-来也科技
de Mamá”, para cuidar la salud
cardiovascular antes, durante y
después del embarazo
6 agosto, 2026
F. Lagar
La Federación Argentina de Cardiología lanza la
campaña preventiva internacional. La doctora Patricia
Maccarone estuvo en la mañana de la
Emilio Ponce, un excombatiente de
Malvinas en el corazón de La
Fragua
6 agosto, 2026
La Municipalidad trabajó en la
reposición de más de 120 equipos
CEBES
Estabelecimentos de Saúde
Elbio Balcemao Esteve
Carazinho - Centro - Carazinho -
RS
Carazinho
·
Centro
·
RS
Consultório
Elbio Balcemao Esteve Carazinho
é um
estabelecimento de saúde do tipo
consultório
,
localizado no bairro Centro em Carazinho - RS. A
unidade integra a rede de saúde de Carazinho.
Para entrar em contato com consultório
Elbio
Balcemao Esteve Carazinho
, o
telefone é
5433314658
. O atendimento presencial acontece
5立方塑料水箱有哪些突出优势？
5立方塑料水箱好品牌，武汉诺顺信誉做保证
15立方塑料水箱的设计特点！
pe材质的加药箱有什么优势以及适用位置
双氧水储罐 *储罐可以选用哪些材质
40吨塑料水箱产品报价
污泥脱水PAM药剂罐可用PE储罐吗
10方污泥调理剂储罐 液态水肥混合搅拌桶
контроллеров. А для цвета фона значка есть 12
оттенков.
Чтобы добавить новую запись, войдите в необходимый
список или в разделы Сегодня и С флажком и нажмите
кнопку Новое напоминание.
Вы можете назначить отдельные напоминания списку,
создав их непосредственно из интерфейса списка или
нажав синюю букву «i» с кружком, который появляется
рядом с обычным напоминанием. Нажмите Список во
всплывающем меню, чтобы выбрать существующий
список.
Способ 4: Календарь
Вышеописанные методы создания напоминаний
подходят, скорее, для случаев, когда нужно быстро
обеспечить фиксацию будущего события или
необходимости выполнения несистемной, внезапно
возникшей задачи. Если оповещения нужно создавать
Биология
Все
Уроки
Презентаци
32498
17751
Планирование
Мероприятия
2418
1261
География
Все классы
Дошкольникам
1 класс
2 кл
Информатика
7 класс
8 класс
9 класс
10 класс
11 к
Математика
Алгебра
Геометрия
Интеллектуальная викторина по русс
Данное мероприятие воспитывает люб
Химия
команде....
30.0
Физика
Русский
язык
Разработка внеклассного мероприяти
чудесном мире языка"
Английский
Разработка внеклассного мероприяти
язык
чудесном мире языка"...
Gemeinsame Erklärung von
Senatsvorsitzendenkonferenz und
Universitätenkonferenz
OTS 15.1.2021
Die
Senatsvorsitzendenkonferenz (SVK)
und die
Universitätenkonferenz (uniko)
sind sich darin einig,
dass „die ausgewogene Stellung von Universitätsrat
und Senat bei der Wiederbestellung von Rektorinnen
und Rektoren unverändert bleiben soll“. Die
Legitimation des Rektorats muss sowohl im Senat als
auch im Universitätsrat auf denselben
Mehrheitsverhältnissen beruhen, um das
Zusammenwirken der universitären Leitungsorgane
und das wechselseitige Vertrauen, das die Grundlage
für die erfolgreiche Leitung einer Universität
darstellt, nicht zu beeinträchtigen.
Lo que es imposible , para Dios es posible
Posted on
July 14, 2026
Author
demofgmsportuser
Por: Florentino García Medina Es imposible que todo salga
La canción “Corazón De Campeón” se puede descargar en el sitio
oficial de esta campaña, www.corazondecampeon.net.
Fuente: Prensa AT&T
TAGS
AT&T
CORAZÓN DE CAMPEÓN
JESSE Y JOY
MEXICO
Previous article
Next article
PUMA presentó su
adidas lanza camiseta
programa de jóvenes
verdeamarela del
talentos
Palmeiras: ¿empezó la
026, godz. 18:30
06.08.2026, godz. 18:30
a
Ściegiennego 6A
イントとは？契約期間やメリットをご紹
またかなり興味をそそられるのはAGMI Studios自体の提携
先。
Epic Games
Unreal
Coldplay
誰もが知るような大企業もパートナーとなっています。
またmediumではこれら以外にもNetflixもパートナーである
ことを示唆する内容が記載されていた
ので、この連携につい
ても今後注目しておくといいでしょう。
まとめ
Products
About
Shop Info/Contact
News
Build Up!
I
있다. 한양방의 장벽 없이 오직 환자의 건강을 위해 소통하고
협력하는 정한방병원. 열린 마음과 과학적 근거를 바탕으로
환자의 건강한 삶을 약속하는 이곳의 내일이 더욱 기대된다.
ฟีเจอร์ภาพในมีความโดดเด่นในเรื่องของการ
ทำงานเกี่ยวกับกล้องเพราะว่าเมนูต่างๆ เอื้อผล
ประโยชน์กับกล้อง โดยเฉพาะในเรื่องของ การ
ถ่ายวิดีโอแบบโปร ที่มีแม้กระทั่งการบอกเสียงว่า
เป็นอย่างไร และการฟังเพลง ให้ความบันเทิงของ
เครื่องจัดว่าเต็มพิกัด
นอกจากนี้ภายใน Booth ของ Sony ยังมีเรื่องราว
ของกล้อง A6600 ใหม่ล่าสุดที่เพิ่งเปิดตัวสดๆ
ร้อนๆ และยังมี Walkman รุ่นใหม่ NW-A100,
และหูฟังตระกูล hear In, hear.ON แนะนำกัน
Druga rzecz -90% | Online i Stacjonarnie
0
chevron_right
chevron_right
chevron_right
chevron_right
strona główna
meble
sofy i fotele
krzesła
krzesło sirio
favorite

- **WHAT YOU ARE ASKED TO DO**
The entries above hold the needed span. Transcribe exactly the lines from the one with "atendimento presencial acontece" to the one with "необходимости выполнения несистемной, внезапно", both included.

- **OUTPUT**
. O atendimento presencial acontece
5立方塑料水箱有哪些突出优势？
5立方塑料水箱好品牌，武汉诺顺信誉做保证
15立方塑料水箱的设计特点！
pe材质的加药箱有什么优势以及适用位置
双氧水储罐 *储罐可以选用哪些材质
40吨塑料水箱产品报价
污泥脱水PAM药剂罐可用PE储罐吗
10方污泥调理剂储罐 液态水肥混合搅拌桶
контроллеров. А для цвета фона значка есть 12
оттенков.
Чтобы добавить новую запись, войдите в необходимый
список или в разделы Сегодня и С флажком и нажмите
кнопку Новое напоминание.
Вы можете назначить отдельные напоминания списку,
создав их непосредственно из интерфейса списка или
нажав синюю букву «i» с кружком, который появляется
рядом с обычным напоминанием. Нажмите Список во
всплывающем меню, чтобы выбрать существующий
список.
Способ 4: Календарь
Вышеописанные методы создания напоминаний
подходят, скорее, для случаев, когда нужно быстро
обеспечить фиксацию будущего события или
необходимости выполнения несистемной, внезапно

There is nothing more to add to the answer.